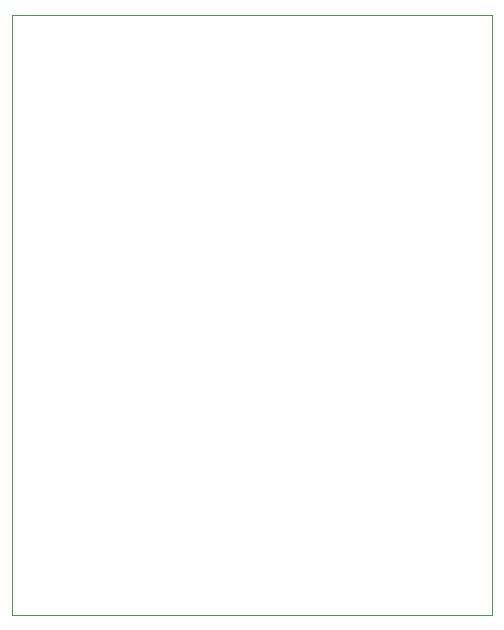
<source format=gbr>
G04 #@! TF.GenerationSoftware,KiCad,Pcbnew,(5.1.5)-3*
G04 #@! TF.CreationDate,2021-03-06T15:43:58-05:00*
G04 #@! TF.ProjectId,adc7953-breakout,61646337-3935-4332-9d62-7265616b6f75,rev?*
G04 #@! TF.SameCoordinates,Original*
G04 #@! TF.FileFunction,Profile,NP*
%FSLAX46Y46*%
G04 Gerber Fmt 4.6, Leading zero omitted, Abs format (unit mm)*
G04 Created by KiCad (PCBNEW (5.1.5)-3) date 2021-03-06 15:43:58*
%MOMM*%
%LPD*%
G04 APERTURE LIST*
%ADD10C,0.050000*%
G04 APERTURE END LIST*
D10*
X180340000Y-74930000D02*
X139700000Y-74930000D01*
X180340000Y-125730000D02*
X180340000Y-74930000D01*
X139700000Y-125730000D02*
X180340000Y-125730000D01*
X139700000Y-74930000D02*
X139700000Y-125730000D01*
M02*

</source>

Work required :: An exact transcription of the data above is needed, without the pictures.

Output for this task ::
<source format=gbr>
G04 #@! TF.GenerationSoftware,KiCad,Pcbnew,(5.1.5)-3*
G04 #@! TF.CreationDate,2021-03-06T15:43:58-05:00*
G04 #@! TF.ProjectId,adc7953-breakout,61646337-3935-4332-9d62-7265616b6f75,rev?*
G04 #@! TF.SameCoordinates,Original*
G04 #@! TF.FileFunction,Profile,NP*
%FSLAX46Y46*%
G04 Gerber Fmt 4.6, Leading zero omitted, Abs format (unit mm)*
G04 Created by KiCad (PCBNEW (5.1.5)-3) date 2021-03-06 15:43:58*
%MOMM*%
%LPD*%
G04 APERTURE LIST*
%ADD10C,0.050000*%
G04 APERTURE END LIST*
D10*
X180340000Y-74930000D02*
X139700000Y-74930000D01*
X180340000Y-125730000D02*
X180340000Y-74930000D01*
X139700000Y-125730000D02*
X180340000Y-125730000D01*
X139700000Y-74930000D02*
X139700000Y-125730000D01*
M02*

</source>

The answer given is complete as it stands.